Excerpts from a dataset:
————————

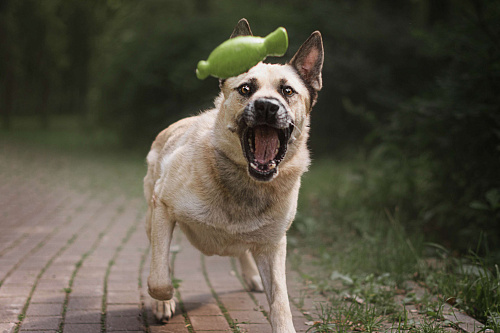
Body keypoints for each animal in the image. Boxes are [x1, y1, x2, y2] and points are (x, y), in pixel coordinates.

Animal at [145, 18, 324, 332]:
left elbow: (280, 301)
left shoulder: (274, 244)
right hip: (149, 216)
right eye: (246, 89)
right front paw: (164, 301)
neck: (246, 183)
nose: (267, 106)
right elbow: (159, 276)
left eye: (287, 91)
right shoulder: (162, 207)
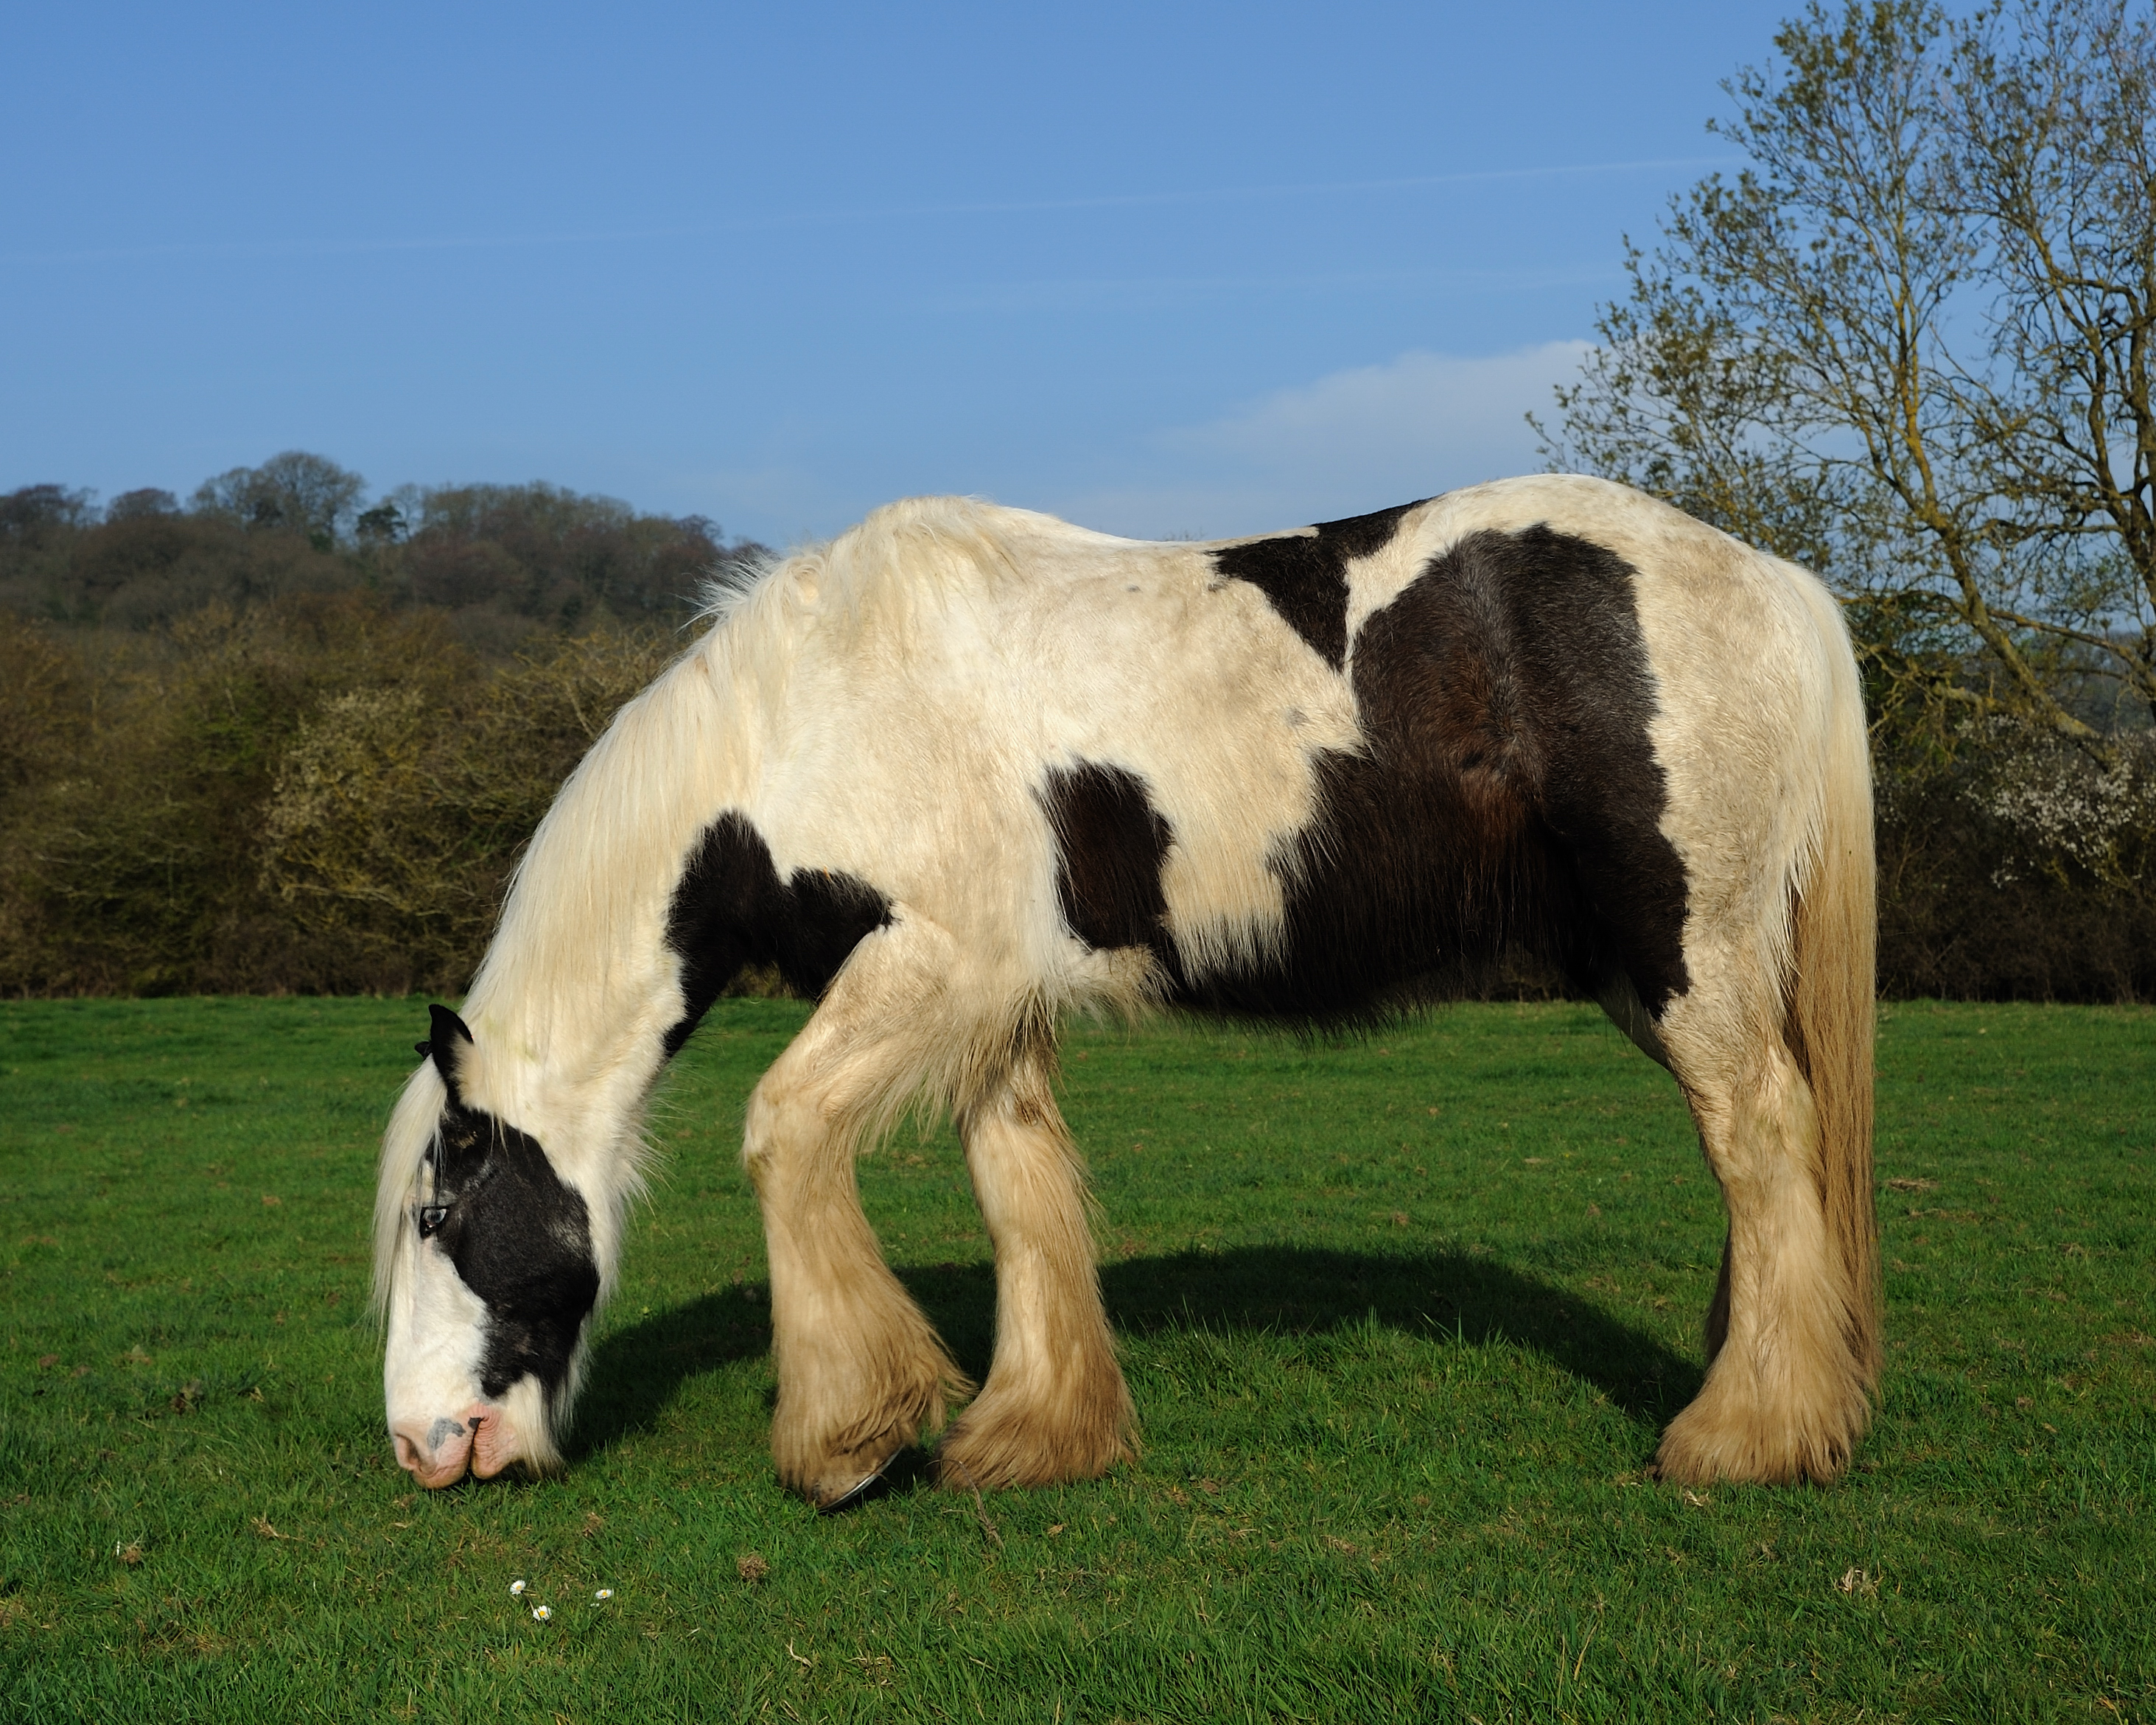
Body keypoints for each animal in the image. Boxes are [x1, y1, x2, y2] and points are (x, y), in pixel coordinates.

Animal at [373, 473, 1880, 1503]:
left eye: (439, 1214)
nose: (423, 1444)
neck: (814, 714)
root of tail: (1773, 579)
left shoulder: (931, 968)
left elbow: (784, 1131)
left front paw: (847, 1434)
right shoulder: (992, 1003)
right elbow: (1020, 1189)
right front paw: (1036, 1433)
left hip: (1685, 953)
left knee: (1759, 1134)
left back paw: (1745, 1433)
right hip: (1648, 970)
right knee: (1766, 1153)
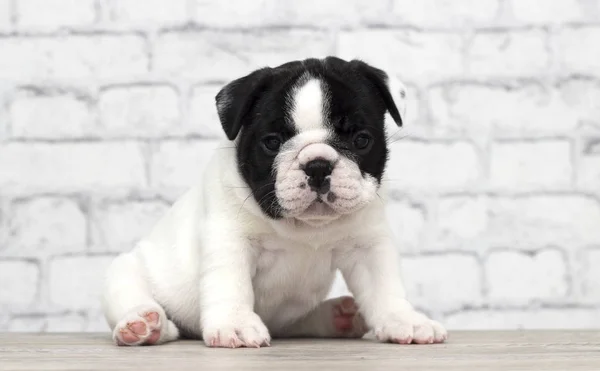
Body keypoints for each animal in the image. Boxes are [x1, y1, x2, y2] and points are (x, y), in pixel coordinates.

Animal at [102, 56, 446, 348]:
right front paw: (235, 324)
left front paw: (404, 320)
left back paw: (339, 316)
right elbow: (230, 282)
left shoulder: (368, 246)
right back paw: (144, 325)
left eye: (361, 140)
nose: (317, 165)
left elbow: (385, 287)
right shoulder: (230, 240)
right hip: (126, 273)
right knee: (135, 299)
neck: (307, 227)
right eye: (272, 142)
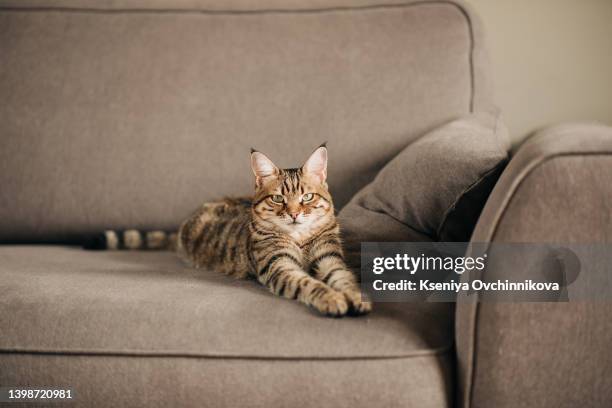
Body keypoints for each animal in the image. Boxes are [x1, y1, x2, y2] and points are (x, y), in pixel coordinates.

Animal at [86, 145, 370, 318]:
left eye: (307, 197)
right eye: (278, 198)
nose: (294, 214)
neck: (298, 238)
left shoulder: (329, 257)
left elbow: (343, 278)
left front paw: (355, 297)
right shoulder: (280, 266)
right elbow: (309, 283)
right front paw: (333, 299)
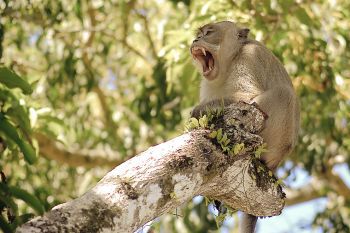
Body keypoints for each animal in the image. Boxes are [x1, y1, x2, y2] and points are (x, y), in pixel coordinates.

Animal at [190, 20, 300, 233]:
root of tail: (276, 162)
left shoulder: (249, 58)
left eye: (208, 33)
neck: (231, 59)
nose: (196, 39)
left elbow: (246, 98)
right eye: (200, 33)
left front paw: (196, 112)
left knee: (284, 95)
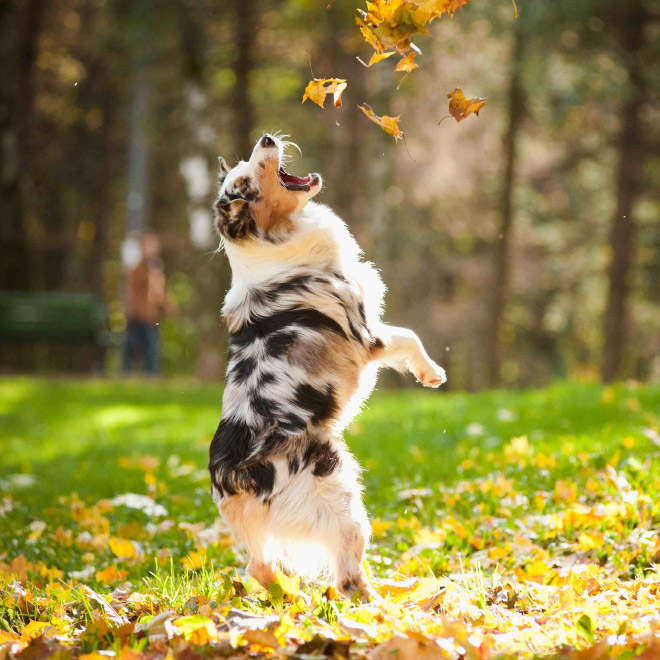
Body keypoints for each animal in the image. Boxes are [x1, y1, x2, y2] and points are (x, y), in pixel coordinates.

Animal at [208, 133, 444, 600]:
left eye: (246, 166)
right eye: (247, 181)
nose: (267, 138)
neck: (271, 246)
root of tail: (233, 478)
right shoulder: (367, 334)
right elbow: (409, 336)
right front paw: (431, 374)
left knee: (260, 567)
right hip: (342, 498)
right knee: (349, 579)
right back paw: (391, 604)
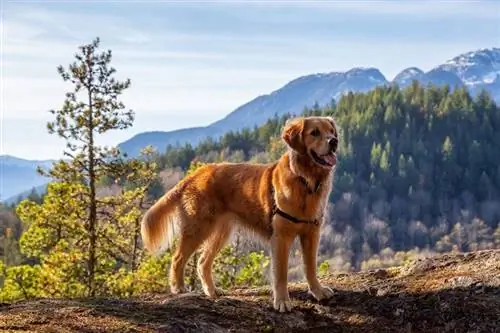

————————

Work order ->
Among the entries above, take the lines from the one with "right elbow: (309, 283)" through the one with "left knee: (284, 95)" and retype them exactly, leaving out the pictures.

Exercise answer ->
right elbow: (309, 283)
right front paw: (333, 299)
Body keypoints for each animal in the image. Boxes are [x1, y1, x2, y2] and points are (x, y), in pixel coordinates.

Animal at [190, 20, 300, 233]:
root of tail: (276, 162)
left shoulder: (249, 58)
left eye: (208, 33)
neck: (231, 59)
nose: (196, 39)
left elbow: (246, 98)
right eye: (200, 33)
left front paw: (196, 112)
left knee: (284, 95)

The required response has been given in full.